New SIO stumbles out of the gate
Student Information Online (SIO) suffered technical difficulties this week that delayed registration by 24 hours for most of the student body.
According to University Registrar John Papinchak, the central database that runs SIO was overwhelmed by the increase in traffic from students planning and registering their schedules. “It was a perfect storm, and [SIO] got slower as the day went on,” Papinchak said.
The shift from Online Registration (OLR) to SIO is part of the goal of streamlining the student experience at Carnegie Mellon. The eventual plan is to enable students to do all their university-related business and scheduling from one central location that unites OLR with the schedule-planning utility of ScheduleMan. Papinchak said that this is an objective the student body has long desired.
However, while the central database was prepared for a higher demand, the system was not designed to handle that much internet traffic.
“It’s tough to plan for all of the traffic,” Papinchak said.
On Monday, Papinchak decided to delay registration in order to increase the computing resources available to SIO, so that more connections could be maintained at any given time. Since the reset on Tuesday, the system has not experienced significant slowdown.
Student reactions to these problems have varied greatly.
Some students have been patient with the new system. “I’m sure they’re still working out the glitches,” said Brittany Robertson, a junior chemistry major.
Others even benefited from the delay. Visvesvaran Subramanian, a junior international relations and politics major, said, “Technically I benefited from SIO shutting down, since I was unable to meet with my adviser beforehand.”

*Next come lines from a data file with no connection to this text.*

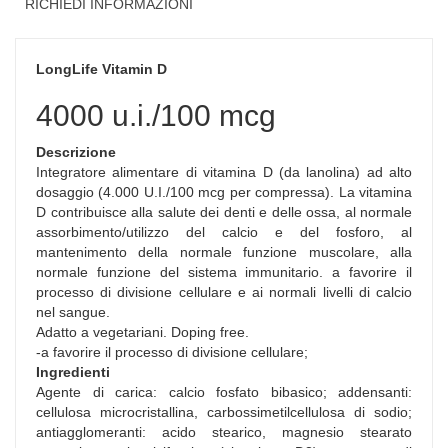
RICHIEDI INFORMAZIONI
LongLife Vitamin D
4000 u.i./100 mcg
Descrizione
Integratore alimentare di vitamina D (da lanolina) ad alto
dosaggio (4.000 U.I./100 mcg per compressa). La vitamina
D contribuisce alla salute dei denti e delle ossa, al normale
assorbimento/utilizzo del calcio e del fosforo, al
mantenimento della normale funzione muscolare, alla
normale funzione del sistema immunitario. a favorire il
processo di divisione cellulare e ai normali livelli di calcio
nel sangue.
Adatto a vegetariani. Doping free.
-a favorire il processo di divisione cellulare;
Ingredienti
Agente di carica: calcio fosfato bibasico; addensanti:
cellulosa microcristallina, carbossimetilcellulosa di sodio;
antiagglomeranti: acido stearico, magnesio stearato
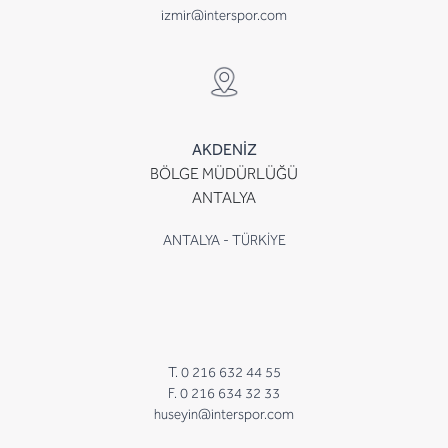
izmir@interspor.com
AKDENİZ
BÖLGE MÜDÜRLÜĞÜ
ANTALYA
ANTALYA - TÜRKİYE
T. 0 216 632 44 55
F. 0 216 634 32 33
huseyin@interspor.com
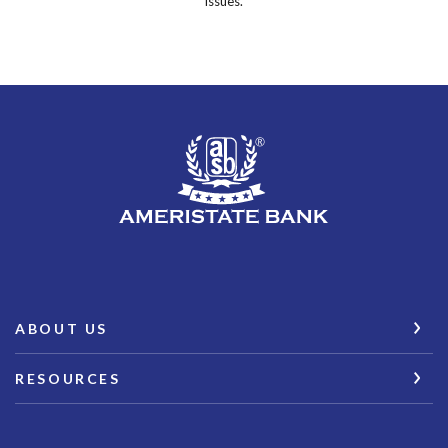
issues.
AmeriState Bank
ABOUT US
RESOURCES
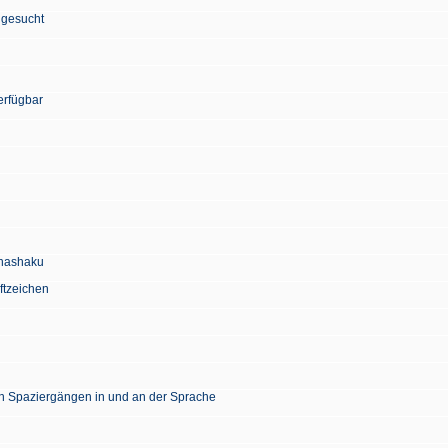
 gesucht
erfügbar
Chashaku
ftzeichen
en Spaziergängen in und an der Sprache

Papinchak said that he received a great deal of feedback about the difficulties, some of it very frustrated.
“Students should use the feedback button [on SIO],” Papinchak said. “Real people read it.” According to Papinchak, the team working on the system wants to know what it can do to make registration go more smoothly for students in the upcoming year.
Papinchak’s immediate future does look busy.
“We are going to debrief and make things better during the summer,” he said. This problem will not occur next semester, according to Papinchak, who cited added measures such as spreading students over 20-minute time slots instead of 30-minute ones to reduce strain on the system.